Aqueous silane compositions which are non-toxic and non-flammable have become important as effective masonry water repellent compositions, see, Puhringer, U.S. Pat. No. 4,433,013, Schmidt, U.S. Pat. No. 4,517,375 and DePasquale and Wilson, U.S. Pat. No. 4,648,904. Such compositions can have an important drawback, however, and that is that the pH may tend to drift and then the silane reacts with water and polymerizes. This reduces efficacy by reducing the content of active, water-repellent ingredient. Moreover, the pH of the system may shift when additives are included such as a biocide, which is commonly added to retard growth of fungi and the like. Although the stability of the water-containing emulsions can be enhanced to some extent by refrigerating them, or the problem of reduced efficacy can be avoided by using the emulsions soon after preparation, both expedients are not cost-effective and may in some cases cause waterproofing contractors to go back to the above-mentioned solvent borne, non-aqueous compositions.

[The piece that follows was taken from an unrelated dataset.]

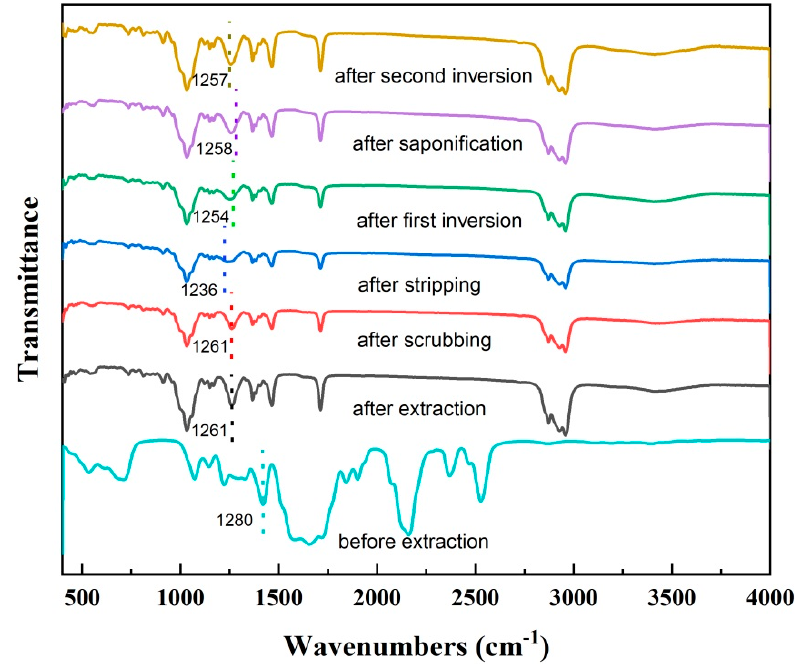
Figure 10. FTIR spectra of organic phases.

Although the prior art has frequently demonstrated that silanes dispersed in water react to form silicone resins, see, e.g., Hatcher et al., U.S. Pat. No. 2,683,674 and Raleigh, U.S. Pat. No. 4,175,159, no easy way has been suggested to stabilize them. In some cases, the pH of the system has been adjusted to increase the rate of resin formation, e.g., Deubzer et al., U.S. Pat. No. 4,552,910 and Ona et al., U.S. Pat. No. 4,228,054, but pH control was not suggested as a stabilizing means. Stable hydrolyzed silane impregnating solutions useful as water repellents can also be prepared by dissolving some silanes in water as reported in the above-mentioned Puhringer and Schmidt patents, but they deliberately hydrolyze the silanes and do not produce a stable hydrolyzed silane composition. Wilson, in commonly assigned U.S. Patent Application, Ser. No. 189,146, filed May 2, 1989, now allowed, discloses that hydrolytically stable, water-based, normally hydrolyzable silane emulsions may be prepared by selecting appropriate silanes (largely water insoluble) and appropriate emulsifiers, if the pH is maintained in a predetermined pH stable range, typically 6-8, with a buffering compound. Additionally, Wilson, in commonly assigned U.S. Patent Application, Ser. No. 317,714, filed Mar. 1, 1989, now allowed, discloses buffered silane emulsions compositions in combination with expanded perlite.

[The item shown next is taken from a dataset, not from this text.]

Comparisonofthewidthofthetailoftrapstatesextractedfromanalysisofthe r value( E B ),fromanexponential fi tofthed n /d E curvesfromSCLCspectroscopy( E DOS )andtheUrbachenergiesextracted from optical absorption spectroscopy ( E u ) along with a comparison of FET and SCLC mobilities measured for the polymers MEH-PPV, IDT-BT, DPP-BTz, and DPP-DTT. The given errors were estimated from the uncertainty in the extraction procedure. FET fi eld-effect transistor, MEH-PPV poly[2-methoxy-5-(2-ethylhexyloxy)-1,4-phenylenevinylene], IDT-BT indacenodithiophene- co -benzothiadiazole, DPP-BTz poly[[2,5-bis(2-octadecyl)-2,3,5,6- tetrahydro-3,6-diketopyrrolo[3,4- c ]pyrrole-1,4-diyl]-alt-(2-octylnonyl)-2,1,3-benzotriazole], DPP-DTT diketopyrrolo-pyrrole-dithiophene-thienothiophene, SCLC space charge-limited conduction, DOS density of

However, modern environmental concerns of air quality have made it desirable to develop water-repellents for porous substrates having low levels of volatile organic compounds when cured. Compounds of this nature are especially desirable in light of the increasingly stringent standards on volatile organics set forth by the Environmental Protection Agency (EPA). To this end, it has now been discovered that the buffered silane emulsions of the present invention are eminently suitable for both providing stable compositions useful in rendering masonry, cement and expanded perlite surfaces water repellent, and possessing a sufficiently low volatile organic compound content when cured to satisfy even the most stringent air quality standards.

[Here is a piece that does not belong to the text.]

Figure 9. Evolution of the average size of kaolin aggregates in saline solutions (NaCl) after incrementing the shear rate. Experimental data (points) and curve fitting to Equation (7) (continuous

When used herein and in the appended claims the term "compound for buffering the pH of said composition within said determinable pH stable range" contemplates any substances or combination of substances, which, when dissolved in water produce a solution which resists a change in its hydrogen ion concentration upon the addition of acid or alkali. Although this will call to the mind of those skilled in this art a large family of buffering compounds, numerous illustrations of typical buffering compounds will be set forth hereinafter and in the working examples.